Stateless bean in client:

public void work(){
    bean.work1();   <--- this uses instance 1 in App Server
    bean.work2();   <--- this can be instance 2 in App Server

Stateful bean in client:

public void work(){
    bean.add_item(item); <------- this uses instance 1 in App Server
    bean.checkout();     <------- this uses instance 1 in App Server

To destroy a session:

public void work(){
    bean = null;

From Oracle doc

As its name suggests, a session bean is similar to an interactive session. A session bean is not shared; it can have only one client, in the same way that an interactive session can have only one user. When the client terminates, its session bean appears to terminate and is no longer associated with the client.

The state is retained for the duration of the client/bean session. If the client removes the bean, the session ends and the state disappears. This transient nature of the state is not a problem, however, because when the conversation between the client and the bean ends, there is no need to retain the state

If above is correct, my derived question from this is, when the bean reference is set to null, does the App server trash the stateful bean instance and create new ones?
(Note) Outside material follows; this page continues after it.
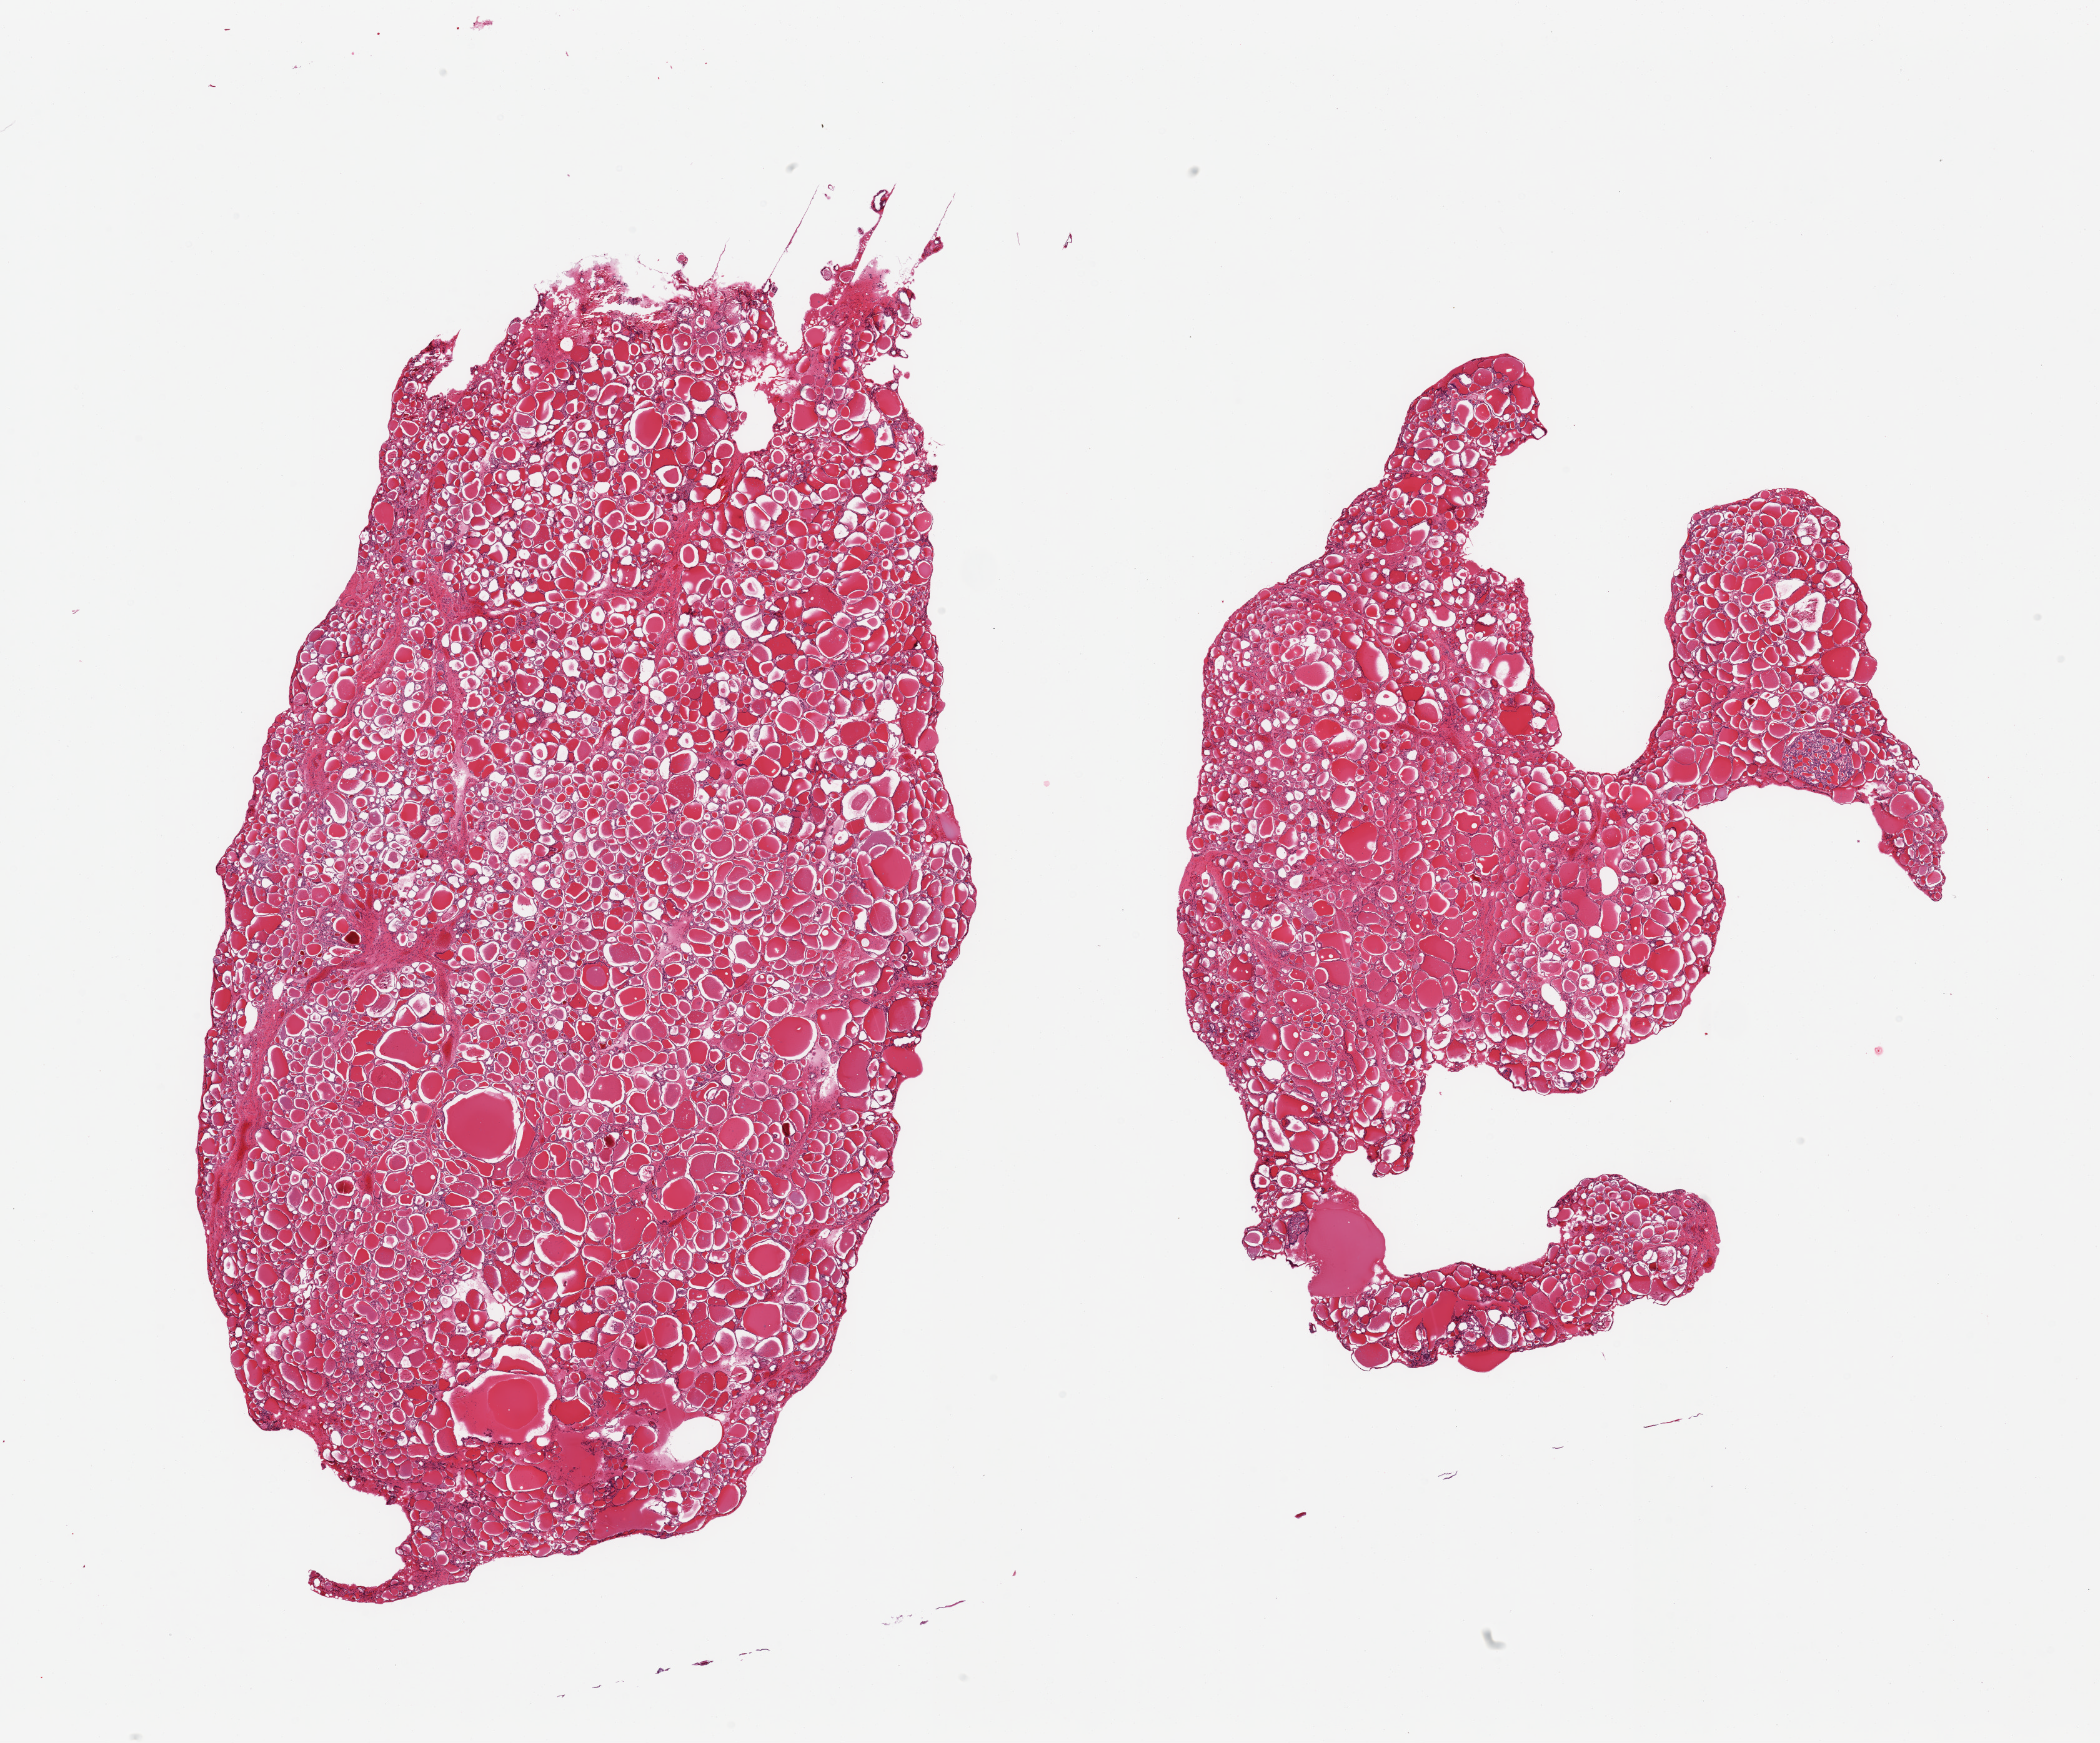
Whole-slide image, haematoxylin and eosin stain, brightfield — a low-resolution overview of the entire scanned area, about 26.6 x 22.1 mm; PAXgene-fixed, paraffin-embedded tissue; section of thyroid (target tissue); tissue donor sample. Donor sex: female.
* pathologist's review note for this sample: 2 pieces, few ~1mm colloid cysts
I am asking this is because:

  1. We added items to the bean, and will stay with the bean for new clients, unless we implement a flush method, but I don't think that's the right way.
  2. If in best practise that beans shouldn't alter its own state, ie, add items to this.items inside the bean, I cannot think of a better reason why to use Stateful bean?
  3. Is the "State" means the bean instance itself?

1 Answer 1


Your analysis of which bean instances can be used for stateless/stateful session beans is correct.

Setting the field to null doesn't really do anything. To destroy the stateful session bean, you need to invoke a remove method (if you're using EJB 3, that means invoking a method annotated @Remove).

  1. If you're referring to a stateless session bean, you shouldn't store state in the bean at all. If you're referring to a stateful session bean, a flush method seems plausible, or you could put the logic in the @Remove method (perhaps named flush).

  2. Altering the state is fine. You're right that keeping state is the intent of a stateful session bean.

  3. Yes, but it also means the association with the client. A stateless session bean can clearly store state in member variables, but since a client is not guaranteed to get the same instance, the EJB (not the instance) has no real state. That also means stateless session beans should not store client state in member variables because there is no real use.

  • Can you please update your answer to include your verification that my code and arrow comment about different instances within work() is correct?
    – James Lin
    Feb 25, 2016 at 19:21
  • @JamesLin I've updated the answer to confirm that your thinking is correct.